Emergency Food Network has its own growing operation as well at Mother Earth Farm in the Puyallup Valley. An 8-acre organic farm, Mother Earth provides more than 120,000 pounds of fresh fruit, vegetables, and herbs annually to 75 pantries, meal sites and shelters that EFN partners with in Pierce County.
Speaking with EFN Director of Programs Sam Cook revealed another contributor to the food shortage, what she called “a staggering increase” in visits to food banks. Data from EFN’s 75 partners shows that there were 2 million visits to these food pantries in 2022 and 2.6 million visits in 2023, a 30 percent increase.
“EFN distributed more food last year than in past years. We had 14 million pounds of food go out in Pierce County; however, food donations have been down across the board,” Cook said. “It’s something we’re seeing with food in general, less food donations coming in from distributors, from grocery stores… It’s really a problem for all food pantries in the state of Washington.”
Mark Coleman, Senior Media and Marketing Officer for Food Lifeline, echoed Cook’s assessment. “The shortage is in food donations across the board. Our demand has grown so dramatically this year that we are struggling to fill the gap. Last year we served just under a million guests – while this year that number has climbed to 1.6 million. This is where the problem truly lies, at least for us,” Coleman wrote in an email.
Harvest Pierce County has numerous programs to get fruits and vegetables to food banks including supporting more than 90 community gardens with many of these keeping beds dedicated to growing for food banks. The non-profit’s main food source is through gleaning whereby Harvest Pierce County volunteers go out to local farms to load up surplus produce after the farmers have harvested what they need.
“We offer a portion to the volunteers for donating their labor to come out and help us harvest and the majority of what we pick goes to local food banks,” said Gleaning Program Manager Devon Kerr. “Every year is a different amount of poundage. We work with some farmers who, out of the goodness of their heart, will plant a little extra for us to come and glean to take to food banks.”
Another issue concerns the number of free food sites popping up in Tacoma and Pierce County. Among the larger, long established food banks are more churches, schools and other caring folks that offer free food, and these have risen in number ever since the pandemic.

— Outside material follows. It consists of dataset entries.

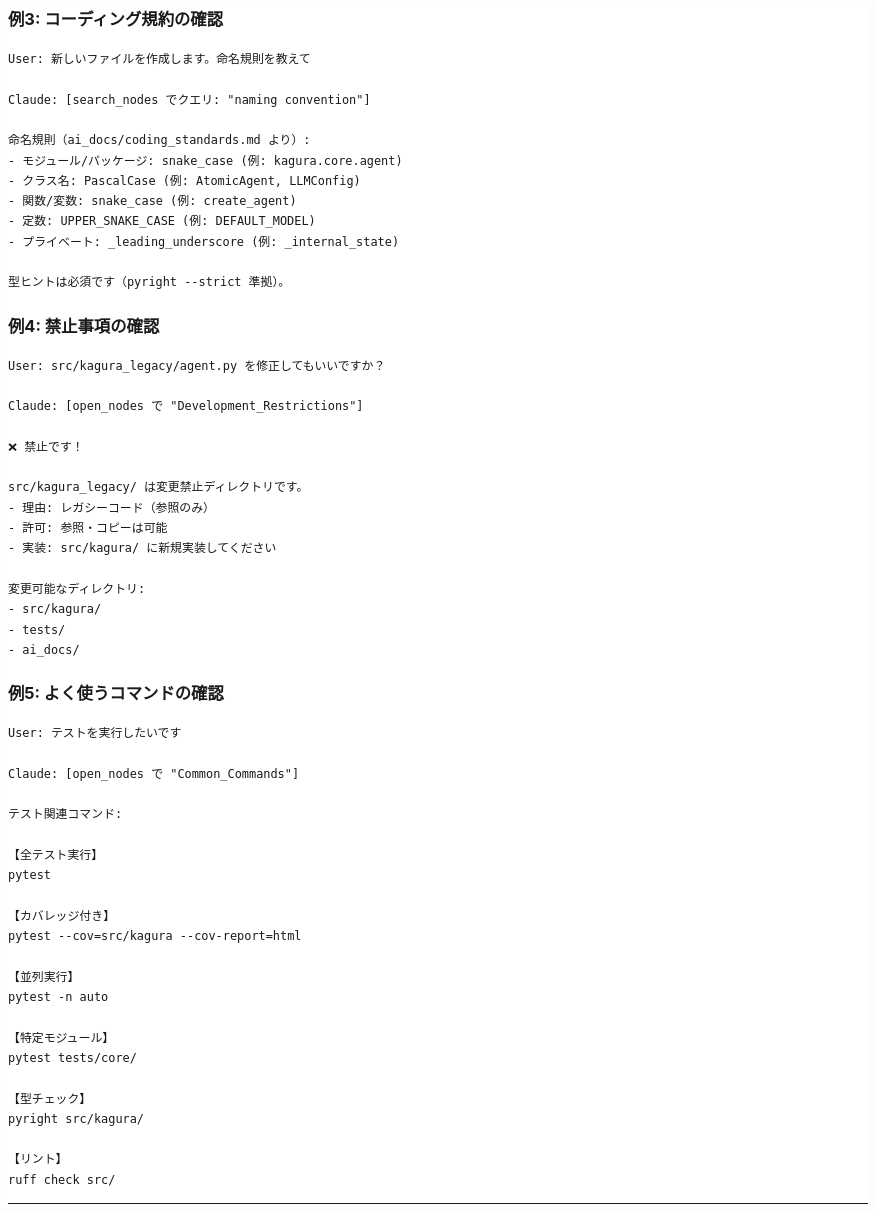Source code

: ### 例3: コーディング規約の確認

```
User: 新しいファイルを作成します。命名規則を教えて

Claude: [search_nodes でクエリ: "naming convention"]

命名規則（ai_docs/coding_standards.md より）:
- モジュール/パッケージ: snake_case (例: kagura.core.agent)
- クラス名: PascalCase (例: AtomicAgent, LLMConfig)
- 関数/変数: snake_case (例: create_agent)
- 定数: UPPER_SNAKE_CASE (例: DEFAULT_MODEL)
- プライベート: _leading_underscore (例: _internal_state)

型ヒントは必須です（pyright --strict 準拠）。
```

### 例4: 禁止事項の確認

```
User: src/kagura_legacy/agent.py を修正してもいいですか？

Claude: [open_nodes で "Development_Restrictions"]

❌ 禁止です！

src/kagura_legacy/ は変更禁止ディレクトリです。
- 理由: レガシーコード（参照のみ）
- 許可: 参照・コピーは可能
- 実装: src/kagura/ に新規実装してください

変更可能なディレクトリ:
- src/kagura/
- tests/
- ai_docs/
```

### 例5: よく使うコマンドの確認

```
User: テストを実行したいです

Claude: [open_nodes で "Common_Commands"]

テスト関連コマンド:

【全テスト実行】
pytest

【カバレッジ付き】
pytest --cov=src/kagura --cov-report=html

【並列実行】
pytest -n auto

【特定モジュール】
pytest tests/core/

【型チェック】
pyright src/kagura/

【リント】
ruff check src/
```

---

This means food donations are spread out across more numerous selections of places and a fair number are in BIPOC communities. Blue says this is helpful in putting more people in the fight against hunger.
“They’re providing a need that the food banks were not meeting and that’s the reality of it. I believe that there is room at the table for everyone,” she said. “We are stronger together.”
Blue asserts that food banks need to work together now more than ever. For example, she is reaching out to Adventist Community Services to offer her assistance in helping them fill their cooler just as Caley-Thorne and Adventist Executive Director Leslie Bagdley have been staunch supporters of Blue’s efforts.
“They have been an amazing support system for us – amazing,” Blue said. “We wouldn’t be here if Leslie had not gone to battle for me and been so generous. East Tacoma is her territory, and she has been here forever, and she has done nothing but say how can I help you.”
For Kerr, her insider’s view of the food insecurity epidemic is a hard reality to fathom.
“Once you’re in this work, you can see how abundant the land can be in producing what we need but there is so much greed, income inequality and wealth inequality that it’s quite heartbreaking,” she said. “Every day that I do this job I feel simultaneously inspired and hopeful but also completely gutted. The whole model and system are really broken.”